(Machine-readable hardware designs)

Content starts

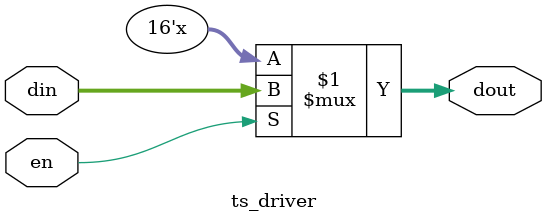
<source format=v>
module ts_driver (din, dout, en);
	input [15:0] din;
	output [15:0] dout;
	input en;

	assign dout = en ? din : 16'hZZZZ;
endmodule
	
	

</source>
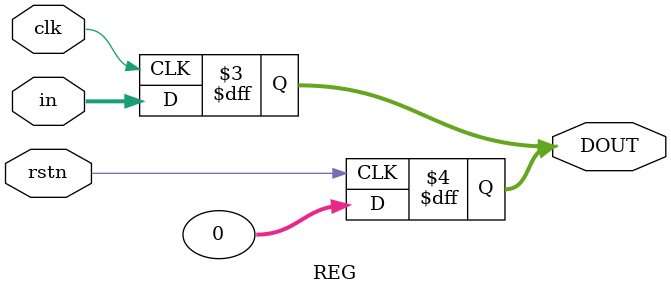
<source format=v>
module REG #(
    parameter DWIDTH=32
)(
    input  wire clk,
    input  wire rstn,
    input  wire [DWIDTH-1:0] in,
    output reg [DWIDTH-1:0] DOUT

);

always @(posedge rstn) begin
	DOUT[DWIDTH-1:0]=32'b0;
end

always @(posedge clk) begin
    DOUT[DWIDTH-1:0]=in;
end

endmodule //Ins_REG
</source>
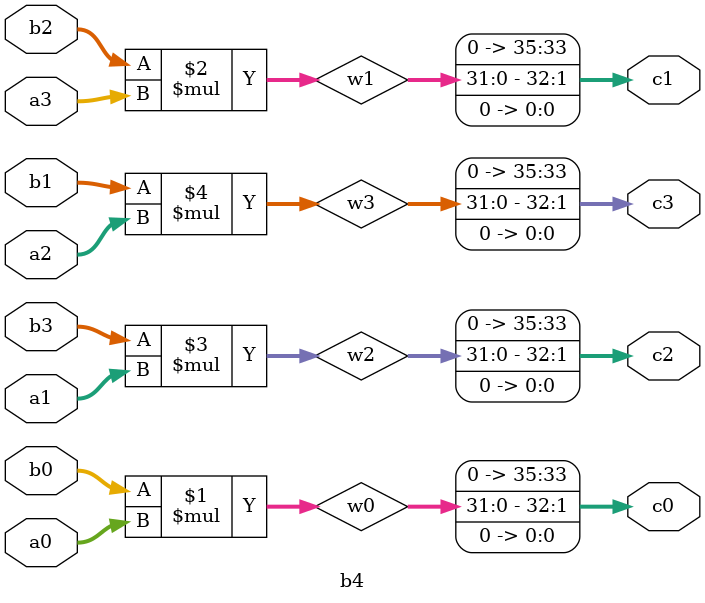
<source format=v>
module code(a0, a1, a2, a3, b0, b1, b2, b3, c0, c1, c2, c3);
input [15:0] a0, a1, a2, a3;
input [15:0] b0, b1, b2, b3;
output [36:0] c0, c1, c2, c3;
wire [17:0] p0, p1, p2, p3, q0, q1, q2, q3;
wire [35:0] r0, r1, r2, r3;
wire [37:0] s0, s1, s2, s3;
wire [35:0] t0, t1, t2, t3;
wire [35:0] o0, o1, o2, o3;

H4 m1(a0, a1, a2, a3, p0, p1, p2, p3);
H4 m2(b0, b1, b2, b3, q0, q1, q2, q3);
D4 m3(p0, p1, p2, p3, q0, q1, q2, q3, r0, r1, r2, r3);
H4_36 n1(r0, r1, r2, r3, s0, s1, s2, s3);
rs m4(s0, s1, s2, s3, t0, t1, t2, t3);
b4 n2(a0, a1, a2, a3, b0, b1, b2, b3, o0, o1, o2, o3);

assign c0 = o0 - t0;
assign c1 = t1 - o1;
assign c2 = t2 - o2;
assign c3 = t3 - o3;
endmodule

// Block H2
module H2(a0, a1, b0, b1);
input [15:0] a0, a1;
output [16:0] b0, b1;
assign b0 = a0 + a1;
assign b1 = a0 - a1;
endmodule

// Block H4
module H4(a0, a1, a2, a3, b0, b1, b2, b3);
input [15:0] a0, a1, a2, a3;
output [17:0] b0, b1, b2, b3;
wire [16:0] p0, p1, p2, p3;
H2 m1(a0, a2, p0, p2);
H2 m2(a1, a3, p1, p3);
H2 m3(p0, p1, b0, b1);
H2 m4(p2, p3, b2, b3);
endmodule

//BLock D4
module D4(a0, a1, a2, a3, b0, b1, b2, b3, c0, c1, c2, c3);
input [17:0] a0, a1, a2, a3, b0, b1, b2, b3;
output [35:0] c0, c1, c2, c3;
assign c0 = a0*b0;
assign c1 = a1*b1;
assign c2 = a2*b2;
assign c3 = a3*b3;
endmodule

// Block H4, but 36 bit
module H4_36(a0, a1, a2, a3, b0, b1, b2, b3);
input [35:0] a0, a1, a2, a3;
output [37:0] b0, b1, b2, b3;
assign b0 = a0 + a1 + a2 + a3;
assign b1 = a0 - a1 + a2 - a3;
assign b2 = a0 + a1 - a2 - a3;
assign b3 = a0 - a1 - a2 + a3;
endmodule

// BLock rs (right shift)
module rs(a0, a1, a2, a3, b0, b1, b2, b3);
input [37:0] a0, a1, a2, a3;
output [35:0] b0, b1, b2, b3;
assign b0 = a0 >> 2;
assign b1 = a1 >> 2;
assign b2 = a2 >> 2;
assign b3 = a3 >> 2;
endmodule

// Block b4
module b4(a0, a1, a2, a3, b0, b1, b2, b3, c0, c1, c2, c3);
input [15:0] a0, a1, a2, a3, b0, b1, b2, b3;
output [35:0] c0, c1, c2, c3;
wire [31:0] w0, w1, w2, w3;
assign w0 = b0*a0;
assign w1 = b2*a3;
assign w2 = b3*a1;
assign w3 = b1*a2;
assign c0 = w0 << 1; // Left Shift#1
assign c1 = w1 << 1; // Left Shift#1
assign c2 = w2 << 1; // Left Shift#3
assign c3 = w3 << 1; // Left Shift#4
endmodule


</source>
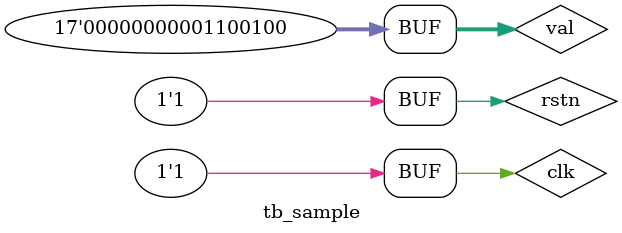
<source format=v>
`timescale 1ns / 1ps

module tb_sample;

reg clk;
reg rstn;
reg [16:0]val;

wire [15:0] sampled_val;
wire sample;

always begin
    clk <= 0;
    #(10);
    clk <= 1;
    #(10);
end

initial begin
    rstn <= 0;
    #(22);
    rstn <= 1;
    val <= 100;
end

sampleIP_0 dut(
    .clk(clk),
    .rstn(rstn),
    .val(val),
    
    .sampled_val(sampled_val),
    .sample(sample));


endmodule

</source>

Content ends

Exercise details: Your copy must repeat the data word for word and show none of its images.

Your solution:
<source format=v>
module ts_driver (din, dout, en);
	input [15:0] din;
	output [15:0] dout;
	input en;

	assign dout = en ? din : 16'hZZZZ;
endmodule
	
	

</source>
<source format=v>
module REG #(
    parameter DWIDTH=32
)(
    input  wire clk,
    input  wire rstn,
    input  wire [DWIDTH-1:0] in,
    output reg [DWIDTH-1:0] DOUT

);

always @(posedge rstn) begin
	DOUT[DWIDTH-1:0]=32'b0;
end

always @(posedge clk) begin
    DOUT[DWIDTH-1:0]=in;
end

endmodule //Ins_REG
</source>
<source format=v>
module code(a0, a1, a2, a3, b0, b1, b2, b3, c0, c1, c2, c3);
input [15:0] a0, a1, a2, a3;
input [15:0] b0, b1, b2, b3;
output [36:0] c0, c1, c2, c3;
wire [17:0] p0, p1, p2, p3, q0, q1, q2, q3;
wire [35:0] r0, r1, r2, r3;
wire [37:0] s0, s1, s2, s3;
wire [35:0] t0, t1, t2, t3;
wire [35:0] o0, o1, o2, o3;

H4 m1(a0, a1, a2, a3, p0, p1, p2, p3);
H4 m2(b0, b1, b2, b3, q0, q1, q2, q3);
D4 m3(p0, p1, p2, p3, q0, q1, q2, q3, r0, r1, r2, r3);
H4_36 n1(r0, r1, r2, r3, s0, s1, s2, s3);
rs m4(s0, s1, s2, s3, t0, t1, t2, t3);
b4 n2(a0, a1, a2, a3, b0, b1, b2, b3, o0, o1, o2, o3);

assign c0 = o0 - t0;
assign c1 = t1 - o1;
assign c2 = t2 - o2;
assign c3 = t3 - o3;
endmodule

// Block H2
module H2(a0, a1, b0, b1);
input [15:0] a0, a1;
output [16:0] b0, b1;
assign b0 = a0 + a1;
assign b1 = a0 - a1;
endmodule

// Block H4
module H4(a0, a1, a2, a3, b0, b1, b2, b3);
input [15:0] a0, a1, a2, a3;
output [17:0] b0, b1, b2, b3;
wire [16:0] p0, p1, p2, p3;
H2 m1(a0, a2, p0, p2);
H2 m2(a1, a3, p1, p3);
H2 m3(p0, p1, b0, b1);
H2 m4(p2, p3, b2, b3);
endmodule

//BLock D4
module D4(a0, a1, a2, a3, b0, b1, b2, b3, c0, c1, c2, c3);
input [17:0] a0, a1, a2, a3, b0, b1, b2, b3;
output [35:0] c0, c1, c2, c3;
assign c0 = a0*b0;
assign c1 = a1*b1;
assign c2 = a2*b2;
assign c3 = a3*b3;
endmodule

// Block H4, but 36 bit
module H4_36(a0, a1, a2, a3, b0, b1, b2, b3);
input [35:0] a0, a1, a2, a3;
output [37:0] b0, b1, b2, b3;
assign b0 = a0 + a1 + a2 + a3;
assign b1 = a0 - a1 + a2 - a3;
assign b2 = a0 + a1 - a2 - a3;
assign b3 = a0 - a1 - a2 + a3;
endmodule

// BLock rs (right shift)
module rs(a0, a1, a2, a3, b0, b1, b2, b3);
input [37:0] a0, a1, a2, a3;
output [35:0] b0, b1, b2, b3;
assign b0 = a0 >> 2;
assign b1 = a1 >> 2;
assign b2 = a2 >> 2;
assign b3 = a3 >> 2;
endmodule

// Block b4
module b4(a0, a1, a2, a3, b0, b1, b2, b3, c0, c1, c2, c3);
input [15:0] a0, a1, a2, a3, b0, b1, b2, b3;
output [35:0] c0, c1, c2, c3;
wire [31:0] w0, w1, w2, w3;
assign w0 = b0*a0;
assign w1 = b2*a3;
assign w2 = b3*a1;
assign w3 = b1*a2;
assign c0 = w0 << 1; // Left Shift#1
assign c1 = w1 << 1; // Left Shift#1
assign c2 = w2 << 1; // Left Shift#3
assign c3 = w3 << 1; // Left Shift#4
endmodule


</source>
<source format=v>
`timescale 1ns / 1ps

module tb_sample;

reg clk;
reg rstn;
reg [16:0]val;

wire [15:0] sampled_val;
wire sample;

always begin
    clk <= 0;
    #(10);
    clk <= 1;
    #(10);
end

initial begin
    rstn <= 0;
    #(22);
    rstn <= 1;
    val <= 100;
end

sampleIP_0 dut(
    .clk(clk),
    .rstn(rstn),
    .val(val),
    
    .sampled_val(sampled_val),
    .sample(sample));


endmodule

</source>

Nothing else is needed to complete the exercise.